Selected excerpt:

Wait, "our field" and "the new field"? What fields are those? We were talking about a field defined by the function ϕ(x,t) and thinking about its Lagrangian. We added a term A to the Lagrangian and that was it. What's the "new field"? Why does ϕ(x,t) have an interaction with it? Is A the new field?

> This mechanism of introducing an additional field to make an existing theory gauge invariant is exactly what gives rise to photons in the Standard Model! ‘Rotations’ of the electron field correspond to an additional field, called a gauge field, that behaves exactly the way photons do.

Ok, I guess A is a new field. I can see how it arises, but I'm not sure how you actually get to it

> This derivative doesn’t really make sense if we aren’t using the same coordinate system everywhere

you don't say

> The way we measure our field at x is different than the way we measure it at x+δx, so to get the actual difference, we need to make the field comparable by fixing it up before subtracting it

What is "the way we're measuring it"? I think it's, basically, the coordinate system of the surveyor changes each step, so that's a different "way" of measuring it? I still don't see why changing the coordinate system makes new stuff pop out of the equation

> As a first step, we can expand it: W(x,x+δx)=1−iδxA(x)+O(δx2)

Requirement: Output the gauge-field comment verbatim, from start to finish. Work only from the gauge-field comment above.

Exercise data:
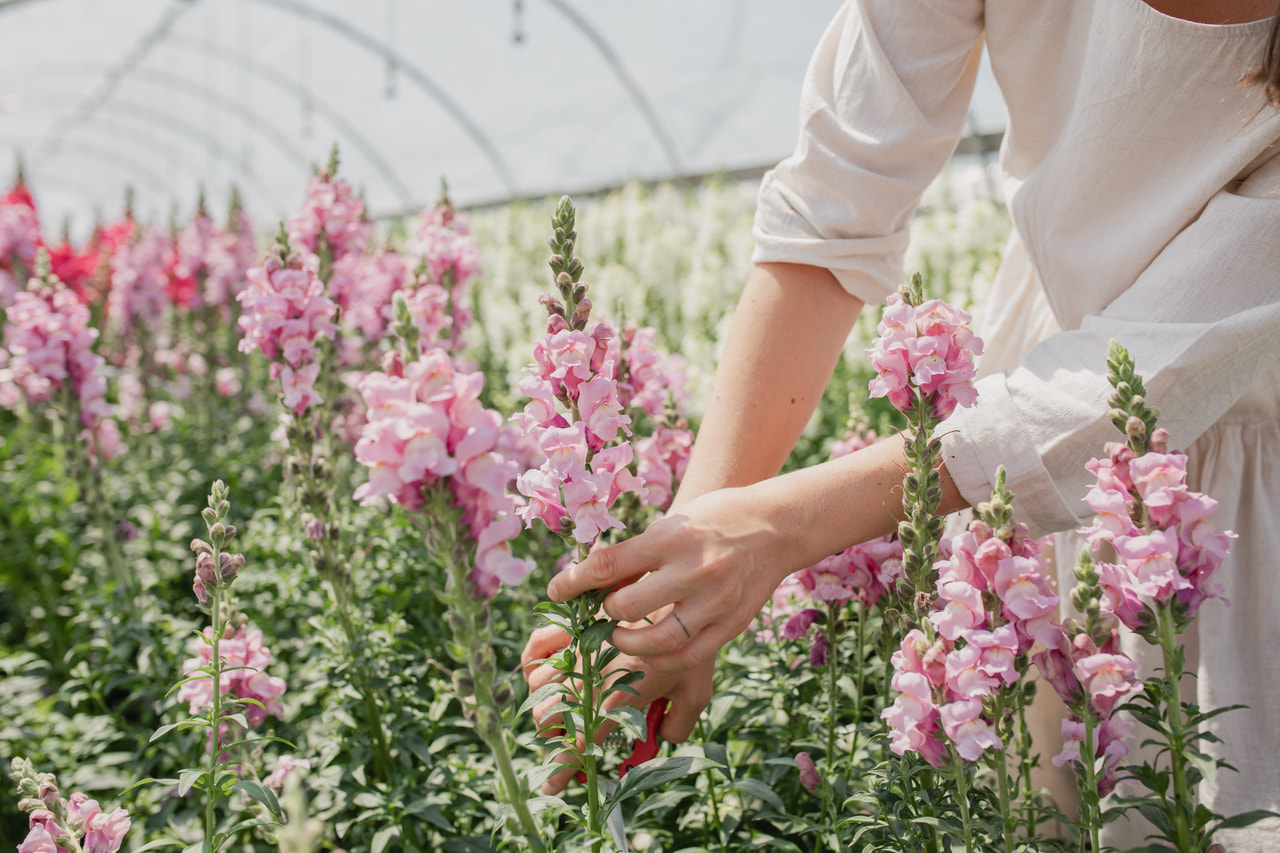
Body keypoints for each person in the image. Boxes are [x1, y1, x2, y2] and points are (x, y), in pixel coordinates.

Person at [523, 1, 1280, 848]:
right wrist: (679, 586)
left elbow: (1161, 363)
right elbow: (832, 211)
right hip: (1021, 480)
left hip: (1227, 500)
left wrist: (778, 526)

Output of the exercise:
Wait, "our field" and "the new field"? What fields are those? We were talking about a field defined by the function ϕ(x,t) and thinking about its Lagrangian. We added a term A to the Lagrangian and that was it. What's the "new field"? Why does ϕ(x,t) have an interaction with it? Is A the new field?

> This mechanism of introducing an additional field to make an existing theory gauge invariant is exactly what gives rise to photons in the Standard Model! ‘Rotations’ of the electron field correspond to an additional field, called a gauge field, that behaves exactly the way photons do.

Ok, I guess A is a new field. I can see how it arises, but I'm not sure how you actually get to it

> This derivative doesn’t really make sense if we aren’t using the same coordinate system everywhere

you don't say

> The way we measure our field at x is different than the way we measure it at x+δx, so to get the actual difference, we need to make the field comparable by fixing it up before subtracting it

What is "the way we're measuring it"? I think it's, basically, the coordinate system of the surveyor changes each step, so that's a different "way" of measuring it? I still don't see why changing the coordinate system makes new stuff pop out of the equation

> As a first step, we can expand it: W(x,x+δx)=1−iδxA(x)+O(δx2)